Geoffrey Sell’s first column for 2002 sees the district councillor update residents of efforts to rid the village of HGVs and brings news of the district council’s Local Plan
On behalf of Stansted’s District Councillors Melvin Caton, Alan Dean, Ayub Khan and myself I should like to wish you a Happy and Safe 2022.
Last year was another challenging one. It was the year of the jabs, in which Stansted surgery has placed an invaluable part in the roll out of the vaccines. It’s hard to imagine that at this time last year, barely anyone had received their first dose of a Covid vaccine.
I thought it might be helpful to give a review of some issues affecting Stansted.
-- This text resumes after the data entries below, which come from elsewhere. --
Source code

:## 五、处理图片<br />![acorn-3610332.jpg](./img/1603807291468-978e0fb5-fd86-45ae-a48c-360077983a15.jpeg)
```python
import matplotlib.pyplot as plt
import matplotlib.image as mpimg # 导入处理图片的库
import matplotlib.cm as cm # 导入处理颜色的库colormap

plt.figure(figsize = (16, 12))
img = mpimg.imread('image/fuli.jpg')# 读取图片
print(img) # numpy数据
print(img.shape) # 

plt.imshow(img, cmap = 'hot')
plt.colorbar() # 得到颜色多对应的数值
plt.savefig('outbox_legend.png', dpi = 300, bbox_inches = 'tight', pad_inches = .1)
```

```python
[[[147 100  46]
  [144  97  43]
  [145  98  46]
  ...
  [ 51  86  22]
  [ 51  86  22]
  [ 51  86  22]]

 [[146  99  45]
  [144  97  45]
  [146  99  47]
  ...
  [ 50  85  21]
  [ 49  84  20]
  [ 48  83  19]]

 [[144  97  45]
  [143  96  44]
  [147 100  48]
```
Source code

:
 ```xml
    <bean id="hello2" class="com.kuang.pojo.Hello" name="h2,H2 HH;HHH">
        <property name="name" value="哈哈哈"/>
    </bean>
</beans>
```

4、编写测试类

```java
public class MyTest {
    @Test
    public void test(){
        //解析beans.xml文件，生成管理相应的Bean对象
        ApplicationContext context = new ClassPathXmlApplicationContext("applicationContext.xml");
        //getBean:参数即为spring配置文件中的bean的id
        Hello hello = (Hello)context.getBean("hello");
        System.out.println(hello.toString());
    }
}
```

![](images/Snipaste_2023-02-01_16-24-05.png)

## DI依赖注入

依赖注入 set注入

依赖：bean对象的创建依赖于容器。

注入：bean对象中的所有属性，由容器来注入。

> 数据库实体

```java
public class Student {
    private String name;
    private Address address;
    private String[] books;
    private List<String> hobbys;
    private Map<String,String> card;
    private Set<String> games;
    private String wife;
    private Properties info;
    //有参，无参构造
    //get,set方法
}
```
Removing HGVs from the centre of Stansted
The entry points of Grove Hill, Church Road, High Lane and Chapel Hill will become no-go zones for HGVs, to be monitored using the latest camera technology, under proposals agreed between highways authority Essex County Council and residents.
The scheme will go out to consultation this year and is a solution to years of negotiations. It makes Stansted one of the first areas in the county to seek a blanket ban. As Chair of the Highways Committee of the Parish Council and Vice Chair of Uttlesford Highways Panel I have been working closely with our county councillor Ray Gooding. We have been greatly assisted by Cllr Lee Scott ECC portfolio holder for Highways. Local residents have shown great patience.
Welcome to new community organisations
Stansted’s response to dealing with the pandemic included the setting up of new community organisations. These included Let’s Talk, the Stansted Community Mental Health Initiative and Touchpoint. The latter has taken over the running of the Day Centre. We have supported these organisations through grants from the new homes bonus scheme which each district councillor has. Alan and myself have worked with residents to fund a defibrillator at Walpole Meadows
Last year your councillors and residents celebrated the dismissal by the Planning Inspectorate of the Bloor Homes planning application. This was for 168 houses west of Pennington Lane.
Despite this victory, development pressures will loom large this year. As the planning authority the Council has the responsibility for preparing the local plan. The council has conducted the call for sites and had nearly 300 responses. The local plan is for the period 2020-2040.
The local plan has had a chequered history. We are now on version 3 the previous one having been withdrawn by the Residents for Uttlesford administration. Stansted councillors voted against withdrawal and for amendment. We were in the minority. It is a crucial document as it determines the scale of development and where it should be located. It is Central Government that sets the numbers of houses required. The numbers are approximately 11,600 over the 20 year period. Some including myself argue that this is far too high a figure. It constitutes a significant risk of making Uttlesford a less pleasant place to live in. The link details the sites that have been submitted by landowners. Call for Sites April 2021 (arcgis.com)
My colleague Cllr Melvin Caton is a member of the Local Plan Leadership Group. They have the responsibility of bringing an acceptable local plan to fruition. The timetable has been slipping, but these are some of the significant timelines.
- By summer 2022 UDC will presents its preferred options for public consultation
- Mid 2023 the local plan will be submitted to Central Government for examination and hopefully approval.
- Mid 2024 Adoption of the local plan by UDC
The shape of the plan which I am assured by officers will be evidence led is currently unknown. What is known is that its decisions will not be universally welcomed. As one of the districts principal settlements Stansted is in a vulnerable position. We will all need to do our best to ensure that the essential character of the community we are fortunate to call home is preserved and indeed enhanced. If there is to be development then Stansted must receive significant community benefits.